Furthermore material and cultural deprivation can be a part in social differences in education because in item A students that fit the ''Ideal pupil'' are mostly middle class, so therefore there cultural experiences that are outside of school e.g. visiting a history museum will benefit them in the subject history and also middle class parents will be able to afford revision books etc this can help them in their studies and maybe at a earlier age where there still learning. On the other Bourdieu's studies show that there is a link between working class and educational achievement, he said that parents with more capital will have different values and wealth and thus it will give their child a advantage in school. Moreover The middle class use their greater economic capital to provide their children with an advantage, thus reproducing the advantages of the middle class from generation to generation and so there will always be a significant difference in educational achievement, with middle class children exceeding working class children with regard to educational achievement.

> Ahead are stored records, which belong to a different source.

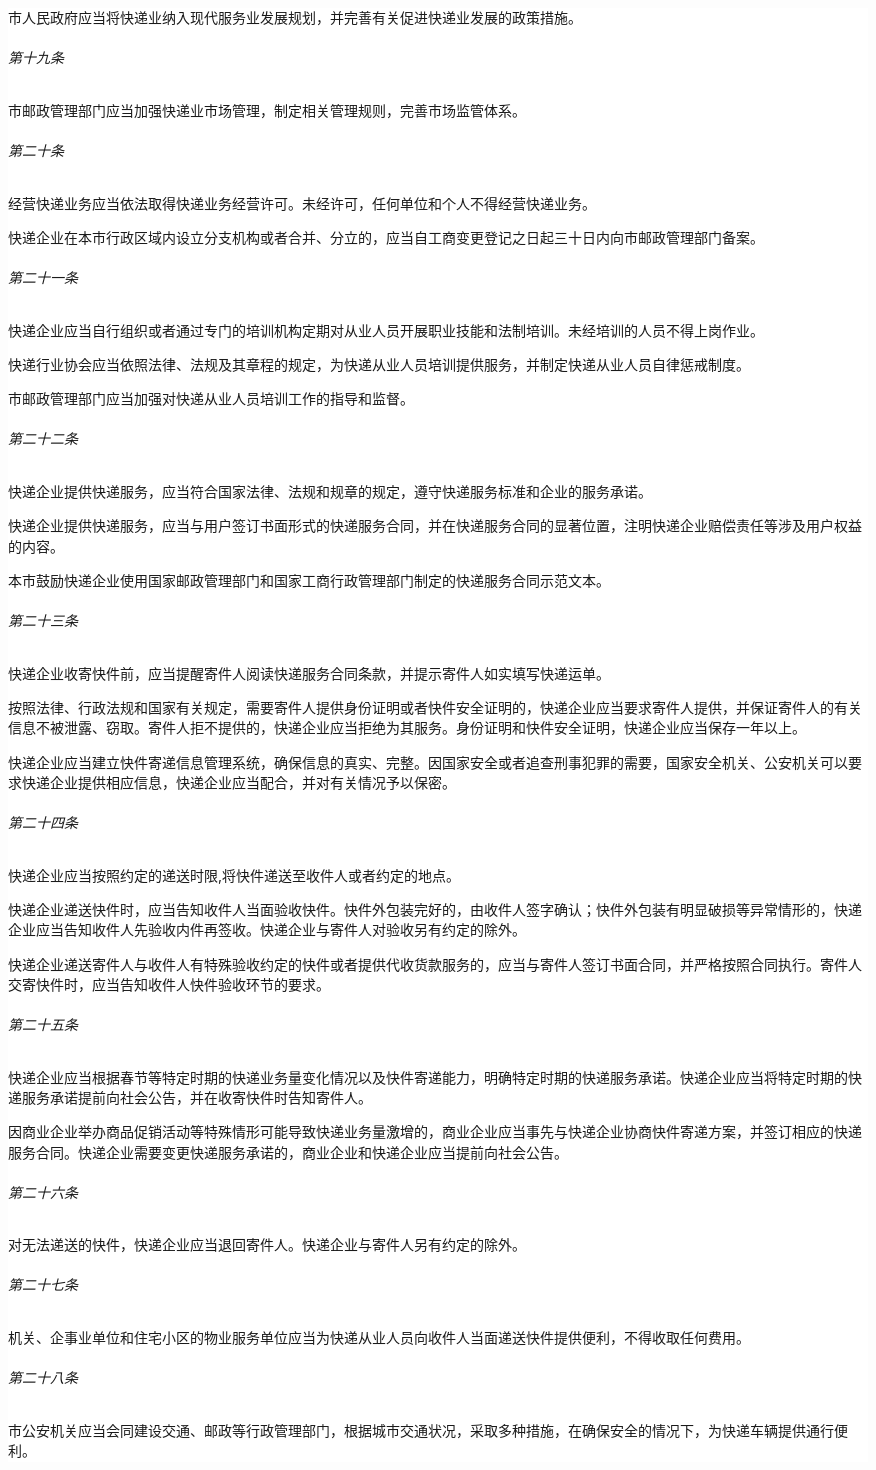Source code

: 市人民政府应当将快递业纳入现代服务业发展规划，并完善有关促进快递业发展的政策措施。

###### 第十九条

市邮政管理部门应当加强快递业市场管理，制定相关管理规则，完善市场监管体系。

###### 第二十条

经营快递业务应当依法取得快递业务经营许可。未经许可，任何单位和个人不得经营快递业务。

快递企业在本市行政区域内设立分支机构或者合并、分立的，应当自工商变更登记之日起三十日内向市邮政管理部门备案。

###### 第二十一条

快递企业应当自行组织或者通过专门的培训机构定期对从业人员开展职业技能和法制培训。未经培训的人员不得上岗作业。

快递行业协会应当依照法律、法规及其章程的规定，为快递从业人员培训提供服务，并制定快递从业人员自律惩戒制度。

市邮政管理部门应当加强对快递从业人员培训工作的指导和监督。

###### 第二十二条

快递企业提供快递服务，应当符合国家法律、法规和规章的规定，遵守快递服务标准和企业的服务承诺。

快递企业提供快递服务，应当与用户签订书面形式的快递服务合同，并在快递服务合同的显著位置，注明快递企业赔偿责任等涉及用户权益的内容。

本市鼓励快递企业使用国家邮政管理部门和国家工商行政管理部门制定的快递服务合同示范文本。

###### 第二十三条

快递企业收寄快件前，应当提醒寄件人阅读快递服务合同条款，并提示寄件人如实填写快递运单。

按照法律、行政法规和国家有关规定，需要寄件人提供身份证明或者快件安全证明的，快递企业应当要求寄件人提供，并保证寄件人的有关信息不被泄露、窃取。寄件人拒不提供的，快递企业应当拒绝为其服务。身份证明和快件安全证明，快递企业应当保存一年以上。

快递企业应当建立快件寄递信息管理系统，确保信息的真实、完整。因国家安全或者追查刑事犯罪的需要，国家安全机关、公安机关可以要求快递企业提供相应信息，快递企业应当配合，并对有关情况予以保密。

###### 第二十四条

快递企业应当按照约定的递送时限,将快件递送至收件人或者约定的地点。

快递企业递送快件时，应当告知收件人当面验收快件。快件外包装完好的，由收件人签字确认；快件外包装有明显破损等异常情形的，快递企业应当告知收件人先验收内件再签收。快递企业与寄件人对验收另有约定的除外。

快递企业递送寄件人与收件人有特殊验收约定的快件或者提供代收货款服务的，应当与寄件人签订书面合同，并严格按照合同执行。寄件人交寄快件时，应当告知收件人快件验收环节的要求。

###### 第二十五条

快递企业应当根据春节等特定时期的快递业务量变化情况以及快件寄递能力，明确特定时期的快递服务承诺。快递企业应当将特定时期的快递服务承诺提前向社会公告，并在收寄快件时告知寄件人。

因商业企业举办商品促销活动等特殊情形可能导致快递业务量激增的，商业企业应当事先与快递企业协商快件寄递方案，并签订相应的快递服务合同。快递企业需要变更快递服务承诺的，商业企业和快递企业应当提前向社会公告。

###### 第二十六条

对无法递送的快件，快递企业应当退回寄件人。快递企业与寄件人另有约定的除外。

###### 第二十七条

机关、企事业单位和住宅小区的物业服务单位应当为快递从业人员向收件人当面递送快件提供便利，不得收取任何费用。

###### 第二十八条

市公安机关应当会同建设交通、邮政等行政管理部门，根据城市交通状况，采取多种措施，在确保安全的情况下，为快递车辆提供通行便利。
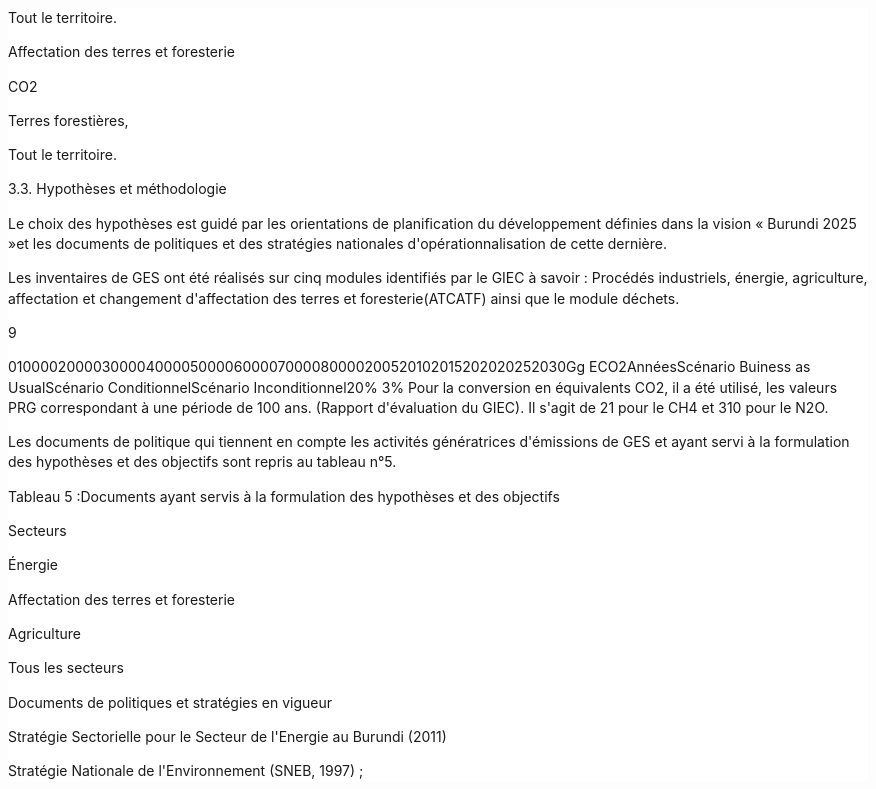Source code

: Tout le territoire. 

 

 

Affectation des 
terres et foresterie 

CO2 

 

Terres forestières,  

Tout le territoire. 

3.3. Hypothèses et méthodologie 

 
Le  choix  des  hypothèses  est  guidé  par  les  orientations  de  planification  du 
développement  définies  dans  la  vision  « Burundi  2025 »et  les  documents  de 
politiques et des stratégies nationales d'opérationnalisation de cette dernière. 
 
Les  inventaires  de  GES  ont  été  réalisés  sur  cinq  modules  identifiés  par  le  GIEC  à 
savoir :  Procédés 
industriels,  énergie,  agriculture,  affectation  et  changement 
d'affectation des terres et foresterie(ATCATF) ainsi que le module déchets. 
 

9 

 

  01000020000300004000050000600007000080000200520102015202020252030Gg ECO2AnnéesScénario Buiness as UsualScénario ConditionnelScénario Inconditionnel20% 3% Pour  la  conversion  en  équivalents  CO2,  il  a  été  utilisé,  les  valeurs  PRG 
correspondant à  une  période de  100  ans.  (Rapport  d'évaluation du  GIEC).    Il  s'agit 
de 21 pour le CH4 et 310 pour le N2O. 
 
Les  documents  de  politique  qui  tiennent  en  compte  les  activités  génératrices 
d'émissions  de  GES  et  ayant  servi  à la  formulation  des  hypothèses  et  des  objectifs 
sont repris au tableau n°5. 

Tableau 5 :Documents ayant servis à la formulation des hypothèses et des objectifs 

Secteurs 

Énergie 

Affectation des 
terres et foresterie 

Agriculture 

 

Tous les secteurs 

Documents de politiques et stratégies en vigueur 

Stratégie Sectorielle pour le Secteur de l'Energie au Burundi (2011) 

Stratégie Nationale de l'Environnement (SNEB, 1997) ; 
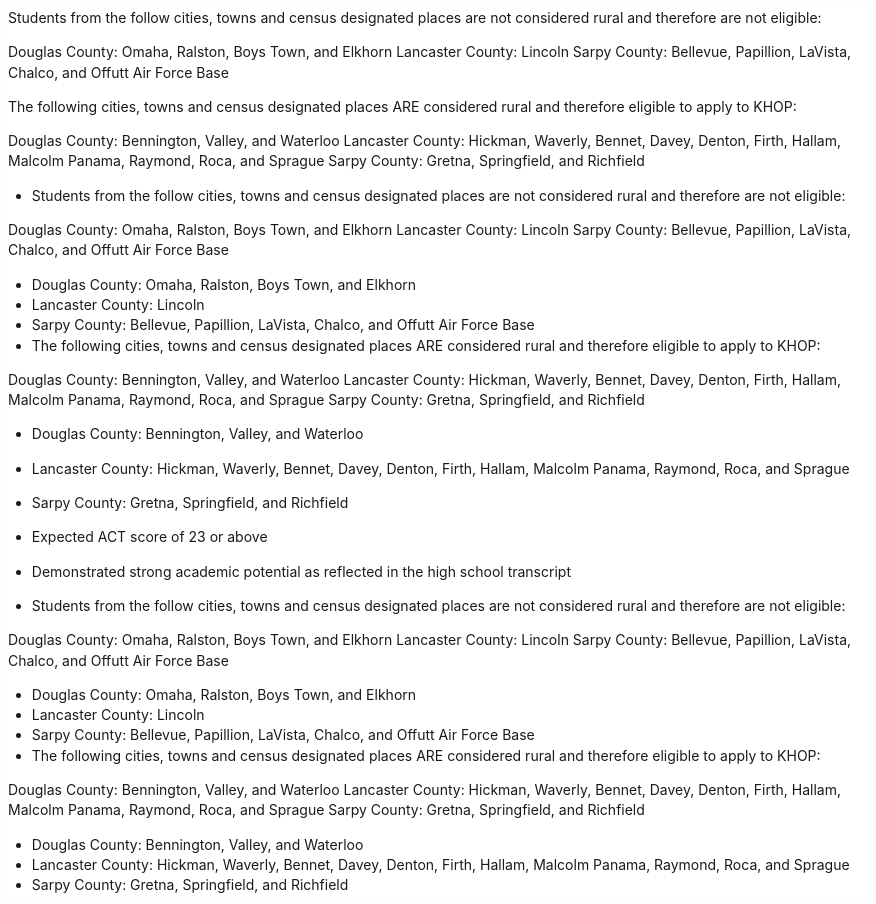 Students from the follow cities, towns and census designated places are not considered rural and therefore are not eligible:

Douglas County: Omaha, Ralston, Boys Town, and Elkhorn
Lancaster County: Lincoln
Sarpy County: Bellevue, Papillion, LaVista, Chalco, and Offutt Air Force Base


The following cities, towns and census designated places ARE considered rural and therefore eligible to apply to KHOP:

Douglas County: Bennington, Valley, and Waterloo
Lancaster County: Hickman, Waverly, Bennet, Davey, Denton, Firth, Hallam, Malcolm Panama, Raymond, Roca, and Sprague
Sarpy County: Gretna, Springfield, and Richfield
- Students from the follow cities, towns and census designated places are not considered rural and therefore are not eligible:

Douglas County: Omaha, Ralston, Boys Town, and Elkhorn
Lancaster County: Lincoln
Sarpy County: Bellevue, Papillion, LaVista, Chalco, and Offutt Air Force Base
- Douglas County: Omaha, Ralston, Boys Town, and Elkhorn
- Lancaster County: Lincoln
- Sarpy County: Bellevue, Papillion, LaVista, Chalco, and Offutt Air Force Base
- The following cities, towns and census designated places ARE considered rural and therefore eligible to apply to KHOP:

Douglas County: Bennington, Valley, and Waterloo
Lancaster County: Hickman, Waverly, Bennet, Davey, Denton, Firth, Hallam, Malcolm Panama, Raymond, Roca, and Sprague
Sarpy County: Gretna, Springfield, and Richfield
- Douglas County: Bennington, Valley, and Waterloo
- Lancaster County: Hickman, Waverly, Bennet, Davey, Denton, Firth, Hallam, Malcolm Panama, Raymond, Roca, and Sprague
- Sarpy County: Gretna, Springfield, and Richfield
- Expected ACT score of 23 or above
- Demonstrated strong academic potential as reflected in the high school transcript

- Students from the follow cities, towns and census designated places are not considered rural and therefore are not eligible:

Douglas County: Omaha, Ralston, Boys Town, and Elkhorn
Lancaster County: Lincoln
Sarpy County: Bellevue, Papillion, LaVista, Chalco, and Offutt Air Force Base
- Douglas County: Omaha, Ralston, Boys Town, and Elkhorn
- Lancaster County: Lincoln
- Sarpy County: Bellevue, Papillion, LaVista, Chalco, and Offutt Air Force Base
- The following cities, towns and census designated places ARE considered rural and therefore eligible to apply to KHOP:

Douglas County: Bennington, Valley, and Waterloo
Lancaster County: Hickman, Waverly, Bennet, Davey, Denton, Firth, Hallam, Malcolm Panama, Raymond, Roca, and Sprague
Sarpy County: Gretna, Springfield, and Richfield
- Douglas County: Bennington, Valley, and Waterloo
- Lancaster County: Hickman, Waverly, Bennet, Davey, Denton, Firth, Hallam, Malcolm Panama, Raymond, Roca, and Sprague
- Sarpy County: Gretna, Springfield, and Richfield
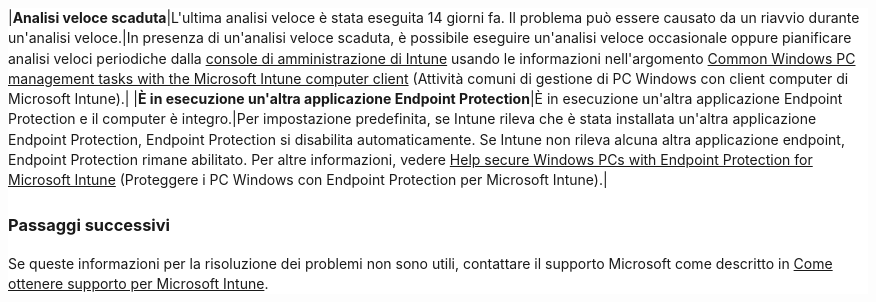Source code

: |**Analisi veloce scaduta**|L'ultima analisi veloce è stata eseguita 14 giorni fa. Il problema può essere causato da un riavvio durante un'analisi veloce.|In presenza di un'analisi veloce scaduta, è possibile eseguire un'analisi veloce occasionale oppure pianificare analisi veloci periodiche dalla [console di amministrazione di Intune](https://manage.microsoft.com) usando le informazioni nell'argomento [Common Windows PC management tasks with the Microsoft Intune computer client](/intune/deploy-use/common-windows-pc-management-tasks-with-the-microsoft-intune-computer-client) (Attività comuni di gestione di PC Windows con client computer di Microsoft Intune).|
|**È in esecuzione un'altra applicazione Endpoint Protection**|È in esecuzione un'altra applicazione Endpoint Protection e il computer è integro.|Per impostazione predefinita, se Intune rileva che è stata installata un'altra applicazione Endpoint Protection, Endpoint Protection si disabilita automaticamente. Se Intune non rileva alcuna altra applicazione endpoint, Endpoint Protection rimane abilitato. Per altre informazioni, vedere [Help secure Windows PCs with Endpoint Protection for Microsoft Intune](/intune/deploy-use/help-secure-windows-pcs-with-endpoint-protection-for-microsoft-intune) (Proteggere i PC Windows con Endpoint Protection per Microsoft Intune).|

### Passaggi successivi
Se queste informazioni per la risoluzione dei problemi non sono utili, contattare il supporto Microsoft come descritto in [Come ottenere supporto per Microsoft Intune](how-to-get-support-for-microsoft-intune.md).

Interactionist have taken this approach further, they have examined the way in which labeling is linked to other processes within schools that result in class differences in achievement, these processes include the self-fulfilling prophecy and the polarization into anti and pro-school pupil subcultures as stated by Item A. The self-fulfilling prophecy is a prediction that comes true simply by virtue of it having being made, which leads to a student’s underachievement. basically teachers that have low expectations of certain children and communicate these expectations in their interaction, these children may develop a negative self-concept. They may come to see themselves as failures and give up trying, thereby fulfilling their original prophecy and leads to one’s underachievement.
Studies show that self-fulfilling prophecy is particularly less likely to occur when children are streamed. Streaming involves separating children into different ability groups or classes called 'set'. Each ability group is taught differently in terms of knowledge for instance higher sets will get high brow knowledge whereas lower sets have more simplistic low brow knowledge.
In addition Item A it mentions that David Gillborn and Deborah Youdell (2001) study examined the role of educational policies in creating the context for such school processes to take place. Their study shows that schools uses teachers’ idea of ability’ to decide which pupils have the potential to achieve five GCSE A*-C. They found that working class and black pupils are less likely to be perceived as having the potential, and are more likely to be placed in lover sets, and entered in lower GCSEs. This denies them the knowledge and opportunity needed to gain good grades and so widens the class gap between working class and the middle class in achievement. Some sociologist may argue that the A*-C economy produces educational triage. Triage basically means ‘sorting’. However, Gillborn and Youdell put the labeling and streaming process into a wider context, they also link the triage system to the marketisation policies within the educational system, such as league tables
As a response to the way that pupils have been labeled and streamed, students will often merge into pupil subcultures. A number of studies have shown that pupil subcultures might play a part in creating class differences in achievement, for example Colin Lacey’s (1970) study displays the concepts of differentiation and polarization to explain how pupil subcultures develop, He states that differentiation is the process of teachers who categories pupils according to how they perceive their ability, attitude and behavior. Differentiation is also a form of streaming, since it categorizes pupils into separate classes like Polarisation, on the other hand it's a process in which students move towards one of the two opposite poles’ of school e.g. pro or anti school subculture.
All in all social class differences aren't mainly caused by labelling but rather external factors that can influence difference in educational achievement such as material and cultural deprivation, these are important factors to consider because they can help understand external reasons for this happening not just internal reason within schools like labelling. one may argue that other factors can also be a culprit for social differences in educational achievement such as streaming, polarization and the image of ideal pupil, these external and internal factors could explain why social differences between the two classes in school determine their successes and failure. So in the end sociologist will think that labelling isn't the sole reason for the differences but rather one of the many influencing social classes.